First, let's write out the ionic compounds as separate ions:
K2CO3(aq) contains K+(aq) and CO3^2-(aq)
CuCl2(aq) contains Cu^2+(aq) and 2Cl^-(aq)
Pb(NO3)2(aq) contains Pb^2+(aq) and 2NO3^-(aq)
Now, we can combine the ions to see if any compounds form:
K+(aq) + Cu^2+(aq) + 2NO3^-(aq) + 2Cl^-(aq) + Pb^2+(aq) + CO3^2-(aq)
To determine if any precipitate forms, we need to reference a solubility table. Based on solubility rules, we find that most nitrates and chlorides are soluble, except for a few exceptions like lead(II) chloride (PbCl2) which is insoluble. On the other hand, most carbonates are insoluble except for alkali metal carbonates, such as potassium carbonate (K2CO3), which are soluble.
Therefore, the balanced net ionic equation for the precipitation reaction can be written as follows:
Pb^2+(aq) + 2Cl^-(aq) -> PbCl2(s)
In this reaction, lead(II) ions (Pb^2+) from lead(II) nitrate (Pb(NO3)2) react with chloride ions (Cl^-) to form a solid precipitate of lead(II) chloride (PbCl2).
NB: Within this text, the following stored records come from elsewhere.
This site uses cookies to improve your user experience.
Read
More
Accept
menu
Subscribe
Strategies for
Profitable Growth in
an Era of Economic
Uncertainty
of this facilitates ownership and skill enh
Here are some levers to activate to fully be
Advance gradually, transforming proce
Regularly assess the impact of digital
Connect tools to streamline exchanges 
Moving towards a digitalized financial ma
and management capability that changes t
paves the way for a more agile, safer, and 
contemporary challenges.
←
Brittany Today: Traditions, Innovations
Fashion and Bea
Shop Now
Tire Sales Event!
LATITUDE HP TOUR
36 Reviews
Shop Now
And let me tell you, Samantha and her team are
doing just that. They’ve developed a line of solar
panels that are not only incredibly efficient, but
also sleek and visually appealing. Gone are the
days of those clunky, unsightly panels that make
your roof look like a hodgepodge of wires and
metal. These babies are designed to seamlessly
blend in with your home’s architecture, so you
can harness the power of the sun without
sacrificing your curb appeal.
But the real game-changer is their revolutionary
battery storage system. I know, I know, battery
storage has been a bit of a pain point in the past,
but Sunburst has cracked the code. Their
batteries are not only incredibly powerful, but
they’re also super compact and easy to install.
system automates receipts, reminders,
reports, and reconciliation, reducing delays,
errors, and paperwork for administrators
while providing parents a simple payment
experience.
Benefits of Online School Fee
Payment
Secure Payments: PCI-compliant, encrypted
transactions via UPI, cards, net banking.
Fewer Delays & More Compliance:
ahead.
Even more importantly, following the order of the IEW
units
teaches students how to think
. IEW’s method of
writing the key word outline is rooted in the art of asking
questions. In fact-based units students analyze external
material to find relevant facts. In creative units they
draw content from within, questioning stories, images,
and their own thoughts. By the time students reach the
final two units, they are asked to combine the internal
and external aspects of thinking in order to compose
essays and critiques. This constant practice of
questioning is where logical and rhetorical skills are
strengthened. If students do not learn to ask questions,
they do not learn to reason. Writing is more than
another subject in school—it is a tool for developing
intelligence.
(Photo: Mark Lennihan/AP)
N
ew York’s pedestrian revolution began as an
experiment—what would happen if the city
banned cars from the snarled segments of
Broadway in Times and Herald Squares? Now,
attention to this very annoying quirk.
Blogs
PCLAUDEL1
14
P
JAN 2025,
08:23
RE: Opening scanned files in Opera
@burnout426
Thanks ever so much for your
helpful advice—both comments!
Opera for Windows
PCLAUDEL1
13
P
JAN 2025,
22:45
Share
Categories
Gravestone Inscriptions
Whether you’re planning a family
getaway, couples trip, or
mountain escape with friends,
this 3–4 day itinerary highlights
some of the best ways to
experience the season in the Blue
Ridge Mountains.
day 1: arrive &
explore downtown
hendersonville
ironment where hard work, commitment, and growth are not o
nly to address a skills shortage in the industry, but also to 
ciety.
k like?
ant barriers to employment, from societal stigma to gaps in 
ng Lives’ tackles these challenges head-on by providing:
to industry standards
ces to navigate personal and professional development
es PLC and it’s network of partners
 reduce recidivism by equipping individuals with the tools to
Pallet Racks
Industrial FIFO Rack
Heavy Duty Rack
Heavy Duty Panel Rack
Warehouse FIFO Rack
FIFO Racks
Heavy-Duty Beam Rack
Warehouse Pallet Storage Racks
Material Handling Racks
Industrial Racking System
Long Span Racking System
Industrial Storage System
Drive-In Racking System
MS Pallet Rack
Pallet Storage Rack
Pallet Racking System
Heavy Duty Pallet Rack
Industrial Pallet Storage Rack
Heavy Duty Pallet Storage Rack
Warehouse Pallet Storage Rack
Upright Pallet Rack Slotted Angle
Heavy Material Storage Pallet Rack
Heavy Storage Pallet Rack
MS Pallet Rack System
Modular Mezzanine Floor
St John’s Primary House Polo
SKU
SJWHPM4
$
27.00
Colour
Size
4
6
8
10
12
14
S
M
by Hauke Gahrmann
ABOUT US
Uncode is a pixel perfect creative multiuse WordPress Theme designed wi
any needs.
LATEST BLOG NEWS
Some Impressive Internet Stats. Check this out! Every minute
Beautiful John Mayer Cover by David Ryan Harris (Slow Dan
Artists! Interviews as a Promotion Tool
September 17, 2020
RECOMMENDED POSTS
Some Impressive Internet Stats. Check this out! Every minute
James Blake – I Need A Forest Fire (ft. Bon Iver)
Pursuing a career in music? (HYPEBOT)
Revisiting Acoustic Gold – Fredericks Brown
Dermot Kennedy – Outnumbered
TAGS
It's important to note that the potassium ions (K+) and carbonate ions (CO3^2-) from the potassium carbonate (K2CO3) solution and the copper(II) ions (Cu^2+) from copper(II) chloride (CuCl2) solution do not participate in the precipitation reaction and remain in the solution.
Yes that is another reaction. There is a third one with the formation of CuCO3(s),
And yes you write three net ionic equations.
Pb^2+(aq) + 2Cl^-(aq) ==> PbCl2(s) is one of them.
Pb^2+(aq) + CO3^2-(aq) ==> PbCO3(s) is another one.
Then Cu^2+(aq) + CO3^2-(aq) ==> CuCO3(s) is the third one.